How mortgages are paid

There are two ways to pay a mortgage:

• Repayment: You pay off a portion of the principal of the loan and interest each month and own the property outright at the end of the term.

• Interest-only: You pay just the interest on the loan each month, which results in significantly lower bills, but you then have to pay off the principal of the loan in a lump sum at the end fo the term. Interest-only mortgages have become harder to obtain for owner-occupiers (you’ll have to show a repayment plan, usually investments, and your lender will periodically check in to see if it’s performing as expected) but are standard on buy to let mortgages (obtained by landlords purchasing a property to rent out).

How do I find a mortgage?

To obtain a mortgage, you should consult your bank or a mortgage broker, which can direct you to deals available from lenders across the market.

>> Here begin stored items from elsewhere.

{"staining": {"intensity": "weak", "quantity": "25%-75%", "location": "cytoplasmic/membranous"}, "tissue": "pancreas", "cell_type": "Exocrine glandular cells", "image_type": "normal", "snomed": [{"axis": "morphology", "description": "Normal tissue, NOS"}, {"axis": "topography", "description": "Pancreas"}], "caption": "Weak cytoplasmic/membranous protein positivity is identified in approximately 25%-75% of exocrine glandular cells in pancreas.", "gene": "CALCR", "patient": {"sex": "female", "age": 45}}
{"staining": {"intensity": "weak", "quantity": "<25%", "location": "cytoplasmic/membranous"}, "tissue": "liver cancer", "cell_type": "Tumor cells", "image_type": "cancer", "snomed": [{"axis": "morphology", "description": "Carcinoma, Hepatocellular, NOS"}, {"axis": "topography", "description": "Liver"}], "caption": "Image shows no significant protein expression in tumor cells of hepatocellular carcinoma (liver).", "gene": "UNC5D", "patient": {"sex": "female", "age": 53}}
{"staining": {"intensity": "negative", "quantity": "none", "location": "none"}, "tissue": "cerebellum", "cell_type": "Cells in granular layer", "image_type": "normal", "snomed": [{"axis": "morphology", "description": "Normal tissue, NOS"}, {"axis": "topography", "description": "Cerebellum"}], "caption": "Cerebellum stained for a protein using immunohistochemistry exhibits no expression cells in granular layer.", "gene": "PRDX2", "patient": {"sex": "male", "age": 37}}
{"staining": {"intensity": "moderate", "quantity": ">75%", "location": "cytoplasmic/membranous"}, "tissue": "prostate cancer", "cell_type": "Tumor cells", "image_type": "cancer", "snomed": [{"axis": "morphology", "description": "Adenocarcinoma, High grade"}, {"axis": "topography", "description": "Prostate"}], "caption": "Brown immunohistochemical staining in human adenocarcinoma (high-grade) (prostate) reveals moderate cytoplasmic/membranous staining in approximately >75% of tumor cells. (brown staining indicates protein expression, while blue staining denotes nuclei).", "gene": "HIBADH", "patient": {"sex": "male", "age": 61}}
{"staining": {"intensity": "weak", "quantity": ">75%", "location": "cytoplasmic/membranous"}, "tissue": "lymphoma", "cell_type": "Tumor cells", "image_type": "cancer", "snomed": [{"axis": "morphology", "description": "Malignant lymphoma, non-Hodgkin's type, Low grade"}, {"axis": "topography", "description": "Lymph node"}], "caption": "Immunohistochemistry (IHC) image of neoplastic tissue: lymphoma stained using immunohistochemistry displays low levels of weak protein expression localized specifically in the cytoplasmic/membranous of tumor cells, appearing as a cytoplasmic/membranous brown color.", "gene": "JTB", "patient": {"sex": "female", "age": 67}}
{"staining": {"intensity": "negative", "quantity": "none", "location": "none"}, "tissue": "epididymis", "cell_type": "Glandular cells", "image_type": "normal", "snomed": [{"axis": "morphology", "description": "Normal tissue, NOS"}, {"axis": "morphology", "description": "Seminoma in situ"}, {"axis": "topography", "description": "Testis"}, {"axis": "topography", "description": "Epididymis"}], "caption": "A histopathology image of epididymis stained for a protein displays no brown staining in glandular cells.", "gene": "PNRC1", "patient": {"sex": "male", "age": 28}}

Mortgage comparison sites can also give you the lay of the land, but be cautious about applying until you’ve received advice about your eligibility.

You’ll typically obtain a mortgage agreement in principle first—a statement from a lender about how much they can theoretically lend you, based on preliminary checks into your financial situation. This document will give you a firm idea of your budget, helping you narrow down your home search, and will make you more compelling to sellers and their estate agents, when it comes time to make an offer.

Once you’ve had an offer accepted on a property, you’ll need to fill out a full application for a mortgage, a process that will involve a more detailed assessment of your financial circumstances and also, typically, the lender obtaining a valuation of the property—as it’s their investment too.